Najm al-Saltaneh loved to write. Much of the correspondence between herself and her brother, Farman Farma, is preserved in Tehran. She was also active in social affairs as her mother built schools and mosques.

Najm, had hoped to marry her niece, Fakr-od-Doleh to her eldest son. The engagement was finalized in 1896, but then her brother Farmanfarman was accused of attempting to depose the shah and sentenced to exile. This led to her sister Sorour breaking of off the engagement. Najm's husband was also removed from the position of the shah´s private secretary. The fall of her brother, disgrace of her husband and betrayal from her sister caused Najm some mental distress and she decided to commit suicide by taking opium. She was, however, saved by the intervention of a physician attached to the British embassy. Najm´s niece was instead married to Amin od-Dowleh in 1898.
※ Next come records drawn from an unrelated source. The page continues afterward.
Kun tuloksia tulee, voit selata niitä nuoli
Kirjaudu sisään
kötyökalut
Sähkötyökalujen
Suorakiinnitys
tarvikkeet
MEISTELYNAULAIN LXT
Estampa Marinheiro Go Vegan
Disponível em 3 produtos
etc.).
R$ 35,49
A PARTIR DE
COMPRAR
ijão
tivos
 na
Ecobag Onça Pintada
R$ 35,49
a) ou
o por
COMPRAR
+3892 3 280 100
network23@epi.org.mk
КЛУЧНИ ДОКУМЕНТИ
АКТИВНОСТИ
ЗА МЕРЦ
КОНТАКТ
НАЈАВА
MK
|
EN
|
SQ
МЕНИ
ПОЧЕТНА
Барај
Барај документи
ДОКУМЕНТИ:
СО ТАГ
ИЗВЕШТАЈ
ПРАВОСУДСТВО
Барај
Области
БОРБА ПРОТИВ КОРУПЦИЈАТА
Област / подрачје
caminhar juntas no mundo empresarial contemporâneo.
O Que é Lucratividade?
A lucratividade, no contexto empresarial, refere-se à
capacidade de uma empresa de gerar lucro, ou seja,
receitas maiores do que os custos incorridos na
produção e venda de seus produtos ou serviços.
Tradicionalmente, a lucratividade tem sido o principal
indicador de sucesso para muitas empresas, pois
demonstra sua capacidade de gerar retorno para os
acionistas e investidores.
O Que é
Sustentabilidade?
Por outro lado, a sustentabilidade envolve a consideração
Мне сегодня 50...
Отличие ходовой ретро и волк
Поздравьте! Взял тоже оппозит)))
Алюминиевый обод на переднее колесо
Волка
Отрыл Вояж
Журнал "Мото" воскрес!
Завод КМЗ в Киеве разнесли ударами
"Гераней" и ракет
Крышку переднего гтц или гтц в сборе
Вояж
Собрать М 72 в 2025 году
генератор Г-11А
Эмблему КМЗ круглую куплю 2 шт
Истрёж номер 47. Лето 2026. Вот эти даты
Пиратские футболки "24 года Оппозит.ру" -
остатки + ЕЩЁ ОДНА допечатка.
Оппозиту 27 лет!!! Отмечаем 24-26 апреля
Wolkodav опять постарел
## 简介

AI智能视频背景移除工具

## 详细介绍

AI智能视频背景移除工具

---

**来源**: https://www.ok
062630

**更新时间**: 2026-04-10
Najm did in the end manage to find a wife for her son in Zahra-Khanom, the daughter of Sayyed Zain al- Abidin; Tehrans friday prayer imam. Najm then is said to have told her sister that even if her sister hadn´t given her son the Shah's daughter, he would have the daughter of the Shah of religion.

In the 1910s, Najm lived with her eldest son and his family in Neuchâtel, while he was pursuing a law degree at the University of Neuchâtel.

== Activism ==
Najm founded Najmieh Hospital in 1926, with the building opening in 1927.

== Death ==
She died in 1932 and was buried in Najaf.

== Issue ==

- Showkat al-Dowleh, married Sahm-al-Molk. Her son Ezatollah Bayat would later marry his cousin Zia Ashraf the daughter of his maternal uncle Mohammed Mossadegh.
- Esrat al-Dowleh, married Mirzā ʿAli Movaṯṯaq-al-Salṭana
- Mohammed Mossadegh, married Zahra Khanom
- Amena, married her cousin Noṣrat-al-Dowla (killed by Reza Shah) married secondly Azod-al-Salṭana son of Mozaffar al-Din Shah. With issue.